Aria Spinelli is an independent curator and a PostDoc Researcher at the University of Amsterdam. Her PhD has analysed relations of curatorial practice to social imagination and performativity. Her main area of research is the investigation of the relationship between art, activism and political theory. She holds a bachelor’s and master’s degree in art history, visual arts and curatorial studies. Founding member of the artistic and curatorial collective Radical Intention, from 2018 top 2020 she was associate researcher and member of the curatorial team of the project The Independent at the MAXXI – Museum of the XXI century for art (Rome). Between 2015 and 2020 she collaborated as external curator at the Pistoletto Foundation (Biella) and BOZAR, Center for Fine Arts (Brussels). She has published many articles and she is the editor of the publication Shaping Desired Futures(NERO, 2018). Between 2009 and 2012 she was curator at the Isola Art Center (Milan).

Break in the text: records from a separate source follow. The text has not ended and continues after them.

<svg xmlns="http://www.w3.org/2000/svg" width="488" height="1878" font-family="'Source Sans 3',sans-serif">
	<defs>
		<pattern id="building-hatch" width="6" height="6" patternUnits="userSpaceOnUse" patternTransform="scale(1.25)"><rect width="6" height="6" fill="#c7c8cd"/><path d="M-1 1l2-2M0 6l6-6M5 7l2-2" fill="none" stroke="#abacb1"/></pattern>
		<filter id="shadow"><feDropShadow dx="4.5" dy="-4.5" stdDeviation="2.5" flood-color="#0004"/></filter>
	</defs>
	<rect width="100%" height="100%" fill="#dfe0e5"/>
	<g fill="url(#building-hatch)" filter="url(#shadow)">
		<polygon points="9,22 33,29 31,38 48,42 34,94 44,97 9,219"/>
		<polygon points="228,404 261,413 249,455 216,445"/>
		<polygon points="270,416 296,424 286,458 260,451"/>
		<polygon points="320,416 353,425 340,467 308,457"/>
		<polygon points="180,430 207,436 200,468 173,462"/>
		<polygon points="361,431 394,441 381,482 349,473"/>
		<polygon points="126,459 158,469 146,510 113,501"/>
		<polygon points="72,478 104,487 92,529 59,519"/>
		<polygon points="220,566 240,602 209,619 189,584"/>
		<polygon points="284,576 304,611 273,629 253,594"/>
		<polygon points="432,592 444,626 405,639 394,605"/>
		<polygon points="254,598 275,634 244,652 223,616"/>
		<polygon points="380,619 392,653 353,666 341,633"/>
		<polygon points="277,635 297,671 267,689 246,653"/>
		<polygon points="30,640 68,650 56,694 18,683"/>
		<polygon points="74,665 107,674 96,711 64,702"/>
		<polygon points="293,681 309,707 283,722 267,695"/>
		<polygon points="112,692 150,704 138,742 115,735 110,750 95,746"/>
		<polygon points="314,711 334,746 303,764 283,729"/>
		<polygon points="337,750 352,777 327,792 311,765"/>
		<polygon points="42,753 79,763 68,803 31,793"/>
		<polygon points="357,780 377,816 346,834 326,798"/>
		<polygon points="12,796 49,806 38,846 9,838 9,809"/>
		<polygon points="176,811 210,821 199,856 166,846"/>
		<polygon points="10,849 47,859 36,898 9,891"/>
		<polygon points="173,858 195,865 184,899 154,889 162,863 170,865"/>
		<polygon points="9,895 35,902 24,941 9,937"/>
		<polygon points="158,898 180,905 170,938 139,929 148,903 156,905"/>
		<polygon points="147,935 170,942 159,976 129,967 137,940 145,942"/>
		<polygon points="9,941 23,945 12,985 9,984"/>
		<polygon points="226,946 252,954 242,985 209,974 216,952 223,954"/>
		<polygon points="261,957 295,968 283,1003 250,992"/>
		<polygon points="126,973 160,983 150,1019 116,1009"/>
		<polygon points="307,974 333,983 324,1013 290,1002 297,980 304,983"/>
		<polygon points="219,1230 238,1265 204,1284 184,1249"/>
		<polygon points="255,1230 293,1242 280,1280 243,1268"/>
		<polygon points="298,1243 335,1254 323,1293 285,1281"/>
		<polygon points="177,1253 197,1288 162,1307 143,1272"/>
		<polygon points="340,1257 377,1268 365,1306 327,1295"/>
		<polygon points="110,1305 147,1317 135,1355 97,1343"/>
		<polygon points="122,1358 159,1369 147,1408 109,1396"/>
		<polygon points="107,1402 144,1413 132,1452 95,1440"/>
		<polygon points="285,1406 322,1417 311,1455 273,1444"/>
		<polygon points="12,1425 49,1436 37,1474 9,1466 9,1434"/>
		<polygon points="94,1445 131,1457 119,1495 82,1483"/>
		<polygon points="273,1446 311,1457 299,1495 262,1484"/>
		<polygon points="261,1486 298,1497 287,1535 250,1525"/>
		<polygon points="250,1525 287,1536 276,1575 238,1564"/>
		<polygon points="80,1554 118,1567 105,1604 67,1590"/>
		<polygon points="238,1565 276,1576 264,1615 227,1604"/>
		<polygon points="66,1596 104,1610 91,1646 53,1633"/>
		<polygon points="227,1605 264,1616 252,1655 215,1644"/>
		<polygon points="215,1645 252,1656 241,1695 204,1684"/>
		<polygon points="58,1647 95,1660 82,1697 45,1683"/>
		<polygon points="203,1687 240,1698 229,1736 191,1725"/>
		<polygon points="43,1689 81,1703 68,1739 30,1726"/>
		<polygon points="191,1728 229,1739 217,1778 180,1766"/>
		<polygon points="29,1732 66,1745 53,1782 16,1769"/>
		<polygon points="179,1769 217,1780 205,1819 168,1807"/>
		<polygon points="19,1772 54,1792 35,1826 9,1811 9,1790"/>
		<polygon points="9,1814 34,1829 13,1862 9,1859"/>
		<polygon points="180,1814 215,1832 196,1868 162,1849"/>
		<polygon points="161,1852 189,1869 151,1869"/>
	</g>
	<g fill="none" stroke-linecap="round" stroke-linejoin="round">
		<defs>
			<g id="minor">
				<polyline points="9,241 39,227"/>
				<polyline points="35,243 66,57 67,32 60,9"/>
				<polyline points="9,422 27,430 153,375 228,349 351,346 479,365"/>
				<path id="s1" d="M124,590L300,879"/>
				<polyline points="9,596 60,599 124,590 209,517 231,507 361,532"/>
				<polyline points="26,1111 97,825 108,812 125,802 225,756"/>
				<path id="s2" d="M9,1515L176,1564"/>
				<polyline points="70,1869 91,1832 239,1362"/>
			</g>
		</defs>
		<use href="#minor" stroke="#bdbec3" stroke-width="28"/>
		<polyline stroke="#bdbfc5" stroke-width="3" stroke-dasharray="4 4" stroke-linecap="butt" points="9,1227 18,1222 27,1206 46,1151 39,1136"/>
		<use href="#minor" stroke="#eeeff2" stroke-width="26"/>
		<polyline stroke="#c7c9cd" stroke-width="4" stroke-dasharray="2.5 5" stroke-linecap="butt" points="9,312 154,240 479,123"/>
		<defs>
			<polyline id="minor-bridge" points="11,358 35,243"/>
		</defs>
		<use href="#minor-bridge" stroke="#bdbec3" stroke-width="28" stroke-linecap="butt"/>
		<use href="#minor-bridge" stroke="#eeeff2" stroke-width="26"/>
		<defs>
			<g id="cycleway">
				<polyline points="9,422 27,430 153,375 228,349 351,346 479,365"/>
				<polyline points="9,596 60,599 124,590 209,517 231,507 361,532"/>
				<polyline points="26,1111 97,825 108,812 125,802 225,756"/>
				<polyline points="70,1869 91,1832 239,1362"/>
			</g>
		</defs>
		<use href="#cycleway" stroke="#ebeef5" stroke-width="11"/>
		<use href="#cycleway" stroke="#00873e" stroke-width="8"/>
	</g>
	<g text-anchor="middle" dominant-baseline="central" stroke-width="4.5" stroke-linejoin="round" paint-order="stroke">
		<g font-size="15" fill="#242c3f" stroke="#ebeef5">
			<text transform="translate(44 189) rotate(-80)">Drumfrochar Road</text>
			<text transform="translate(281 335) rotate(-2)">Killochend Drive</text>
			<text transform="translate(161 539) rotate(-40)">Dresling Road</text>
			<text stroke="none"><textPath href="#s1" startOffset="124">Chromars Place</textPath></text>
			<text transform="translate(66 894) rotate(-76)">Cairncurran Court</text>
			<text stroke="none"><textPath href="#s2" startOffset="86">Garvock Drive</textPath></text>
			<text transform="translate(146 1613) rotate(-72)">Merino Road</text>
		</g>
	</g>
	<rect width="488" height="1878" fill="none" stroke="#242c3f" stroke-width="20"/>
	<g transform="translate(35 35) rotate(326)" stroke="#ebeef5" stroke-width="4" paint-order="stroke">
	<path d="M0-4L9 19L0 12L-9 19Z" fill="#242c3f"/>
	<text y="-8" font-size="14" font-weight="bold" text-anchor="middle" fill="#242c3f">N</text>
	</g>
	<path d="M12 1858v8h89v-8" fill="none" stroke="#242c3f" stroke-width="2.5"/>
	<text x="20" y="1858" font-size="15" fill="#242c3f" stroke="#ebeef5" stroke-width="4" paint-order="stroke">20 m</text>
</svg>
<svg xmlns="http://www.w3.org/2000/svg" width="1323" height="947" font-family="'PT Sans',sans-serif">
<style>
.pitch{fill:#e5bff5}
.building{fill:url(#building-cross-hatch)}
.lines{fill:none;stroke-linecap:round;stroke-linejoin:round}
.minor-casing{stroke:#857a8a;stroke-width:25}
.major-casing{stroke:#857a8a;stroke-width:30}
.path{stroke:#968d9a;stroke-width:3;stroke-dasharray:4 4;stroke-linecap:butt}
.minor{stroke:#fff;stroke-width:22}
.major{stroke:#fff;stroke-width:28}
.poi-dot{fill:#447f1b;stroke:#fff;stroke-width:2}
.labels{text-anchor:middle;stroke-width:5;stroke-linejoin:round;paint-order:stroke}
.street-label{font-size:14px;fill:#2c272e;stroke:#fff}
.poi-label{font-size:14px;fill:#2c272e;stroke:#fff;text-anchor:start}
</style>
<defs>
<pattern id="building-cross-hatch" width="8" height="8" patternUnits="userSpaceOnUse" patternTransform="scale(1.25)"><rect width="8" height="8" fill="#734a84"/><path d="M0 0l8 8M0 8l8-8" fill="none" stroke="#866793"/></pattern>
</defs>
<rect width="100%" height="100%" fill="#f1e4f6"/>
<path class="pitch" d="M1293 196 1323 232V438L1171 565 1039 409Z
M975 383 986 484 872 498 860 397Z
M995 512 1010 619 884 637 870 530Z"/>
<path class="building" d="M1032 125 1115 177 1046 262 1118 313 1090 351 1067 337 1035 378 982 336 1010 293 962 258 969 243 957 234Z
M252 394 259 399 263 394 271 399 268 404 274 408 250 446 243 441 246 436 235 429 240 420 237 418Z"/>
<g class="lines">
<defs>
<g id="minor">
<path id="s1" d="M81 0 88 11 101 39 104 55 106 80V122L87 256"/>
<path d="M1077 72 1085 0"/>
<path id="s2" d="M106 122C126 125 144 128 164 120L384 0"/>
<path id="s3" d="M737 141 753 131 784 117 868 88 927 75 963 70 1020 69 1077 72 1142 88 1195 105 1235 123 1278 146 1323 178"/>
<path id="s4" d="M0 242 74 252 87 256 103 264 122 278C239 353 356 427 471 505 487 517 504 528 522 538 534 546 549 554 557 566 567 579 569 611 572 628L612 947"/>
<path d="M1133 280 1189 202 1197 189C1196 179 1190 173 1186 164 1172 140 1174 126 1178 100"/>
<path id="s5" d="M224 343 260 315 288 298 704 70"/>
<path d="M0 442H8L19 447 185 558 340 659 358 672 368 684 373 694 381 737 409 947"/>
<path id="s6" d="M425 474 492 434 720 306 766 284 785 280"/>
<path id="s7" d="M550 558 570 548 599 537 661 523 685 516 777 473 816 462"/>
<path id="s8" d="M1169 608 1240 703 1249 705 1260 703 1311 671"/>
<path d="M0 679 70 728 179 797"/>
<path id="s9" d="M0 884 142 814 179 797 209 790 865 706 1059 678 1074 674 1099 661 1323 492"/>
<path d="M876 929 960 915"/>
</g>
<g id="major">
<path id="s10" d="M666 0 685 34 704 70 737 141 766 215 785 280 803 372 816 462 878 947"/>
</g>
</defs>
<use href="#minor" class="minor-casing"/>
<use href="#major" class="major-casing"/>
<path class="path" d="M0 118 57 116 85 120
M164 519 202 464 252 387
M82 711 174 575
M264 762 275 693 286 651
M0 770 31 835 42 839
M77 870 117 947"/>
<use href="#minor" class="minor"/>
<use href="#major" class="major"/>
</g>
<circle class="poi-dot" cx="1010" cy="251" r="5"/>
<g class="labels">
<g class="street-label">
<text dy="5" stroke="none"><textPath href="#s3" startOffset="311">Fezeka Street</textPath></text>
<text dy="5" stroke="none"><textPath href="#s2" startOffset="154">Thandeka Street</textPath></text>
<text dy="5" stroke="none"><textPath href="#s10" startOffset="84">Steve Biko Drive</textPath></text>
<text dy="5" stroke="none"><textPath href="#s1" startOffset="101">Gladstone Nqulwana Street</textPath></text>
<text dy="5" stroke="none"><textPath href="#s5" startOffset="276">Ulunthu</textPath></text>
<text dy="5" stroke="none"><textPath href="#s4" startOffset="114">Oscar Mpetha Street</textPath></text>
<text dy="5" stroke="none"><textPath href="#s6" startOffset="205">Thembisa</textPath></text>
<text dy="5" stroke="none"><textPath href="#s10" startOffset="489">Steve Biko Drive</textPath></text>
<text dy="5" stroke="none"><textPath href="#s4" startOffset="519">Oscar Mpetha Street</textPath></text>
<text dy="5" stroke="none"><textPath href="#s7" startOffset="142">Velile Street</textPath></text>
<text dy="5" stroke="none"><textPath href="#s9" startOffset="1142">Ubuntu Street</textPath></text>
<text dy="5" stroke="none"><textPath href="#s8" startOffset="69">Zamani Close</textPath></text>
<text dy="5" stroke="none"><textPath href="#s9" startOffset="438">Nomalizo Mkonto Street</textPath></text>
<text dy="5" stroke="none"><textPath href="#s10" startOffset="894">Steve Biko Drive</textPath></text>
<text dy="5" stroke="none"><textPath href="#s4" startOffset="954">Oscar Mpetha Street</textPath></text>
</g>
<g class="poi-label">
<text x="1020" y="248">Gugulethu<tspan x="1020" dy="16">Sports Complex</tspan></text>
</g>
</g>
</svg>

Kuba Szreder is a researcher, lecturer and interdependent curator, based in Warsaw, working as an associate professor at the department for art theory of the Academy of Fine Arts in Warsaw. In 2015 he was awarded PhD by the Loughborough University School of the Arts for the thesis about social and economic underpinnings of independent curating. He co-curated many interdisciplinary projects that hybridize art with critical reflection and social experiments, such as exhibition Making Use. Life in Postartistic Times (together with Sebastian Cichocki, Museum of Modern Art, Warsaw 2016). He actively cooperates with artistic unions, consortia of post-artistic practitioners, clusters of art-researchers, art collectives and artistic institutions in Poland, UK, and other European countries. In 2009 he initiated Free / Slow University of Warsaw, with which he completed several inquiries into the current conditions of artistic labor, publishing readers (Readings for Artworkers vol 1-2 [2009-2010], Joy Forever. Political Economy of Social Creativity [2014]) and research reports (Art Factory [2014]). Since 2012 he has actively cooperated with OFSW, an artistic trade union in Poland, co-running campaigns that targeted dismal labor conditions in contemporary art. In 2018, together with Kathrin Böhm, he established the Centre for Plausible Economies in London, a research cluster investigating artistic economies, with which he conducted research projects (Re:drawing the Economies [2018], The Art of Cooperativism [2019-2020]), and published articles and visual essays (Icebergian Economies of Contemporary Art [2020]). In 2018-2020 he was a member of the core team of Anti-fascist Year, a coalition of over 150 art institutions and informal collectives that protested rising authoritarianism. In 2020 he co-initiated the Office for Postartistic Services, the aim of which is to make use of artistic competences in support of progressive social movements. Editor and author of books, catalogues, chapters and articles tackling such issues as the political economy of global artistic circulation, art strikes, modes of artistic self-organization, instituting art beyond the art market and the use value of art. His most recent book The ABC of the projectariat. Living and working in a precarious art world, will be published by the Whitworth Museum and Manchester University Press in the Fall of 2021.